Computer programs that use deep learning go through much the same process. Each algorithm in the hierarchy applies a nonlinear transformation on its input and uses what it learns to create a statistical model as output. Repetitions continue until the output has reached an adequate level of accuracy. The number of processing layers through which data must pass is what motivated the label *deep*.

**The main concept in deep learning algorithms is automating the extraction of representations (abstractions) from the data**. Deep learning algorithms use a huge amount of unsupervised data to automatically obtain complex representation. These algorithms are largely motivated by the field of artificial intelligence, which has the general goal of emulating the human brain’s ability to observe, analyze, learn, and make decisions, especially for extremely complex problems. Work concerning to these complex challenges has been a key inspiration behind Deep Learning algorithms which strive to emulate the hierarchical learning approach of the human brain. Models based on shallow learning architectures such as decision trees, support vector machines, and case-based reasoning may fall short when attempting to extract useful information from complex structures and relationships in the input corpus. In contrast, Deep Learning architectures have the capability to generalize in non-local and global ways, generating learning patterns and relationships beyond immediate neighbors in the data. Deep learning is, in fact, an important step toward artificial intelligence. It not only provides complex representations of data which are suitable for AI tasks but also makes the machines independent of human knowledge which is the ultimate goal of AI. It extracts representations directly from unsupervised data without human interference.

**A key concept underlying Deep Learning methods is distributed representations of the data**, **in which a large number of possible contours of the abstract features of the input data are feasible, allowing for a compact representation of each sample and leading to a richer generalization.** The number of possible configurations is exponentially related to the number of extracted abstract features. Noting that the observed data was generated through interactions of several known/unknown factors, and thus when a data pattern is obtained through some configurations of learned factors, additional (unseen) data patterns can likely be described through new configurations of the learned factors and patterns.
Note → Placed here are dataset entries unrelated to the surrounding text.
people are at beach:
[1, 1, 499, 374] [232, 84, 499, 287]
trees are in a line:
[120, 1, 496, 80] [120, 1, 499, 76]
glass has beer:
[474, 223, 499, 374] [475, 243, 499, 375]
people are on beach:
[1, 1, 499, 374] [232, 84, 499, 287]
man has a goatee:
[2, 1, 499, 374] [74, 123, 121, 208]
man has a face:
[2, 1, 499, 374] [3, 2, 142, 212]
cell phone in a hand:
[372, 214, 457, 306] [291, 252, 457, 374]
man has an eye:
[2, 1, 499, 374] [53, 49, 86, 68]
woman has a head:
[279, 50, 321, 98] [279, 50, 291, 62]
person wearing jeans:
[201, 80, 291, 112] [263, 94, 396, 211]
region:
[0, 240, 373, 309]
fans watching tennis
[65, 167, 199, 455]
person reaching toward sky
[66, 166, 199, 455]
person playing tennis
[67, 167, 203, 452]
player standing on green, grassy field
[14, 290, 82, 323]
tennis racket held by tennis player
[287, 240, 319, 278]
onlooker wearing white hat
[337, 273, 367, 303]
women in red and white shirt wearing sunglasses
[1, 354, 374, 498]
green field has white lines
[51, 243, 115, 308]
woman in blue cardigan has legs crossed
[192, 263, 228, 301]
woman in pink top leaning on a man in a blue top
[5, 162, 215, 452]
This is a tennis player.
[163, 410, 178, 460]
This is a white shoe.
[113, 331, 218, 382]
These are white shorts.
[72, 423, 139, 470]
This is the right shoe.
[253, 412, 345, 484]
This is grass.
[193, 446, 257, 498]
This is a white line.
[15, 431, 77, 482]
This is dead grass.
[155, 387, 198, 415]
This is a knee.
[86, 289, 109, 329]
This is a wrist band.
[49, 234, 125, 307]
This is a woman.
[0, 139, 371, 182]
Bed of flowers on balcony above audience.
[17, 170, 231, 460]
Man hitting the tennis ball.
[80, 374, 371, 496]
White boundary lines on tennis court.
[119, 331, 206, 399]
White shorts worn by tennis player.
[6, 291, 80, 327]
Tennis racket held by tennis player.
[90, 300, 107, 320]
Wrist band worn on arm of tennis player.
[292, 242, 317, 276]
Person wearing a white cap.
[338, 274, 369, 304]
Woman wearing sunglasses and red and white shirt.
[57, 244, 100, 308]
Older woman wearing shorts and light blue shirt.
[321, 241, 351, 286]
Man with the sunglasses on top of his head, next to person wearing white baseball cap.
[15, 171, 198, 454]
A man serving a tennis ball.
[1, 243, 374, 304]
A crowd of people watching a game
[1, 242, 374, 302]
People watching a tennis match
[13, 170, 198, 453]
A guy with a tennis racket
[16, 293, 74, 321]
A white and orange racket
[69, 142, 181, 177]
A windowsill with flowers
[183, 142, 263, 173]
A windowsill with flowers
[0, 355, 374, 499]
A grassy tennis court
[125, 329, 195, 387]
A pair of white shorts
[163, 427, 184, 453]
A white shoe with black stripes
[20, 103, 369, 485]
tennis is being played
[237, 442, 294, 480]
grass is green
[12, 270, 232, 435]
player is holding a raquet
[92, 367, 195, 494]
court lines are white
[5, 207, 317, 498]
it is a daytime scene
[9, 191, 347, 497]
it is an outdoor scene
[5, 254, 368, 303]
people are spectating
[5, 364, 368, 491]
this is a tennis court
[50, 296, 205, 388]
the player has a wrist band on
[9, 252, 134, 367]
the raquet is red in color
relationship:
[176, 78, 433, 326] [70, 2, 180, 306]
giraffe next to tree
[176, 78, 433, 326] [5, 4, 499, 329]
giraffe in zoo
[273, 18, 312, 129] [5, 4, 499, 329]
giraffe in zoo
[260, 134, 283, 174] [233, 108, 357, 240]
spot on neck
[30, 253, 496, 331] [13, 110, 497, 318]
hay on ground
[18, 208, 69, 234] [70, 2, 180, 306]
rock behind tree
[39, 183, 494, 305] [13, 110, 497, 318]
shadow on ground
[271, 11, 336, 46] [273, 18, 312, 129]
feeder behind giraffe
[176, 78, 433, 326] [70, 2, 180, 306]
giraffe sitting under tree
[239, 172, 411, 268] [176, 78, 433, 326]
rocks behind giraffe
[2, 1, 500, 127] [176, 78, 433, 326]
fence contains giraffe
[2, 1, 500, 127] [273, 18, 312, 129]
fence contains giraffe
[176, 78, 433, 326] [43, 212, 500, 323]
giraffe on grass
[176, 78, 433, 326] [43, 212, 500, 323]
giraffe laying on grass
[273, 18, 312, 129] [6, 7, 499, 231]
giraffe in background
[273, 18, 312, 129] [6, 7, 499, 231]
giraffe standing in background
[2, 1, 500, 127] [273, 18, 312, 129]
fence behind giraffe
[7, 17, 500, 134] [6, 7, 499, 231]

Correlated to learning based on local generalizations, the number of patterns that can be obtained using a distributed representation scales quickly with the number of learned factors.
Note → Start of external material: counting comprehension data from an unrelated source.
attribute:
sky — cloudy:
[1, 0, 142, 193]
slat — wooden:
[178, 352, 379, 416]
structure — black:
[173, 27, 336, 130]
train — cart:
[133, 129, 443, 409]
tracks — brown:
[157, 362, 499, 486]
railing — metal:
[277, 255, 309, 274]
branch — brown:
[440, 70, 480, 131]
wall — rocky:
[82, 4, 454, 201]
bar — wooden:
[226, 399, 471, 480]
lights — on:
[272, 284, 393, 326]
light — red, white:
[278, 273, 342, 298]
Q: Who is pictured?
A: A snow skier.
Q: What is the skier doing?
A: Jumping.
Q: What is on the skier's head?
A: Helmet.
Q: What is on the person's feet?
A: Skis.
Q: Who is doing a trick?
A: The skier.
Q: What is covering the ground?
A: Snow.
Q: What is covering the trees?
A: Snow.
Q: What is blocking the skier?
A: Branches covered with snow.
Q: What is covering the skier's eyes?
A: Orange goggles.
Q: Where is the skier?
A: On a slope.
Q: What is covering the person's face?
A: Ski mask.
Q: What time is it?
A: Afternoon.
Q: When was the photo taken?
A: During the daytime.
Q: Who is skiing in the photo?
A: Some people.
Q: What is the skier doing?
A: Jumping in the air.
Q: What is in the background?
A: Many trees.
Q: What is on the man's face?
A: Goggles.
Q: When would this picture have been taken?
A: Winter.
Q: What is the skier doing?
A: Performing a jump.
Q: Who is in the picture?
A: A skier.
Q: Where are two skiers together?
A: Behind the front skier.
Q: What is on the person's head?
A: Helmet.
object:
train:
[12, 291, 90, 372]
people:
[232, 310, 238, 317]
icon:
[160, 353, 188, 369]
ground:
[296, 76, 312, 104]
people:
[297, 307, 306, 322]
**Deep learning algorithms are actually Deep architectures of consecutive layers.** Each layer applies a nonlinear transformation on its input and provides a representation in its output. The objective is to learn a complicated and abstract representation of the data in a hierarchical manner by passing the data through multiple transformation layers. The sensory data (for example pixels in an image) is fed to the first layer. Consequently, the output of each layer is provided as input to its next layer.

**Stacking up the nonlinear transformation layers is the basic idea in deep learning algorithms**. The more layers the data goes through in the deep architecture, the more complicated the nonlinear transformations which are constructed. These transformations represent the data, so Deep Learning can be considered as a special case of representation learning algorithms which learn representations of the data in a Deep Architecture with multiple levels of representations. The finished final representation is a highly non-linear function of the input data.

Learning the parameters in a deep architecture is a difficult optimization task, such as learning the parameters in neural networks with many hidden layers. In 2006 Hinton proposed learning deep architectures in an unsupervised greedy layer-wise learning manner. In the beginning, the sensory data is fed as learning data to the first layer. The first layer is then trained based on this data, and the output of the first layer (the first level of learned representations) is provided as learning data to the second layer. Such iteration is done until the wanted number of layers is obtained. At this point, the deep network is trained. The representations learned in the last layer can be used for different tasks. If the task is a classification task usually another supervised layer is put on top of the last layer and its parameters are learned (either randomly or by using supervised data and keeping the rest of the network fixed). In the end, the whole network is fine-tuned by providing managed data to it.